Husband accused of assaulting wife fails in appeal to recover psychiatric report

A man accused of assaulting his wife has failed in an appeal to recover a psychiatric report which he claimed would assist his defence by bringing her credibility and reliability into question.

The Criminal Appeal Court ruled that it was “not in the interests of justice” to allow the recovery of the report, which had been prepared in connection with separate proceedings against the wife for assaulting her husband.

The Lord Justice Clerk, Lord Carloway, sitting with Lord Brodie and Lord Philip, heard that the appellant “DM” had been indicted on various charges of public disorder, including charges of assaulting his wife, between 2009 and 2013.

He sought the recovery of a psychiatric report on his wife, which had been prepared in August or September 2013 and obtained by her with a view to demonstrating that she was not fit to stand trial by reason of her mental state, which prohibited her from engaging meaningfully in the trial process.

The production of the report resulted in the adjournment of the trial diet and ultimately the respondent deserted the proceedings pro loco et tempore pending the resolution of the present case, partly because of what was said in the report.

The court also heard that the appellant had already obtained psychotherapy and general practitioner records relating to the complainer’s mental health, which were said to reveal that she suffers from anxiety and depression.

The appellant contended that during September 2013, the complainer was suffering from a “major depressive disorder” and that her complaints against the appellant were made in an attempt to escape prosecution herself.

It was said that the report would allow the credibility and reliability of the complainer to be explored, that it was in the “interests of justice” that the report be given to the appellant as it could be of “material assistance in the preparation of his defence” and that he would be “materially prejudiced” if he did not have the report.

Before the sheriff, it was accepted that the appellant was essentially speculating about the report’s content.

In refusing the petition, the sheriff had regard to the test in McLeod v HM Advocate (1998), to the effect that a party seeking the recovery of documents requires to explain why he wants them.

The court will not grant an order for recovery unless it is satisfied that that recovery will serve a proper purpose and that it is in the interests of justice to grant the relevant order – it requires to be satisfied that the material sought will be of material assistance in the proper preparation or presentation of the defence.

The sheriff noted that the appellant had already obtained the medical records and, having regard to the specific purpose for which the report had been obtained, determined that it had not been shown that recovery was likely to be of material assistance in the circumstances.

He also balanced the interest of the appellant with the right of the complainer to respect for her private life under article 8 of the European Convention on Human Rights, but did not consider that the interests of justice required recovery.

Before the appeal court, the appellant maintained that the sheriff erred in his application of the test to the circumstances.

The appellant’s general position was that his wife did not suffer from any form of mental disorder, but if on the other hand the report suggested otherwise, he might be able to use that material to demonstrate some effect on her credibility or reliability.

If the position was that she did not suffer from a mental disorder, he would be able to demonstrate that she “effectively attempted to defeat the ends” of justice by pretending otherwise.

However, the appeal judges ruled that the sheriff applied the “correct test” and did so in a “satisfactory manner”.

Delivering the opinion of the court, the Lord Justice Clerk said: “It appears that the exercise in which the court is being asked to engage is the classic ‘fishing’ diligence.

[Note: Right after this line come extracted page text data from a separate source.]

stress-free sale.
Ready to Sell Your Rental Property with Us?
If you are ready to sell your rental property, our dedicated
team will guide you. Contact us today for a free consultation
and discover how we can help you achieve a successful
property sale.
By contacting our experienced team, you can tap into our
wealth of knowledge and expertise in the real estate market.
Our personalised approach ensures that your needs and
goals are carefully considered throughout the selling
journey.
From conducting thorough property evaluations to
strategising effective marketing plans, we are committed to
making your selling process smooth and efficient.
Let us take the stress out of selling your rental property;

It is also designed in part to pursue an entirely collateral matter, that is to say whether the complainer has misled the prosecution in some way about the state of her mental health.

“For material in a psychiatric report to be relevant in this case, it would either have to support a proposition, which is nowhere alleged, that the appellant’s mental state is such that she is unable to distinguish between right and wrong, or that she is suffering from some specific condition which causes her to lie or to be unreliable.”

He added: “In any event, the appellant is not disadvantaged in not obtaining this report. He already has the primary evidence in the form of the complainer’s medical records.

“The report here was for a discrete purpose in relation to other proceedings. In that context the complainer’s rights under article 8 for respect for her private life must be given some weight, as indeed the sheriff did.

“In short, in the absence of any apparent relevance of the material, speculatively said to be contained in the report, to the issues which are to be explored at trial, the court does not consider that it is in the interests of justice to allow the recovery and this appeal is therefore refused.”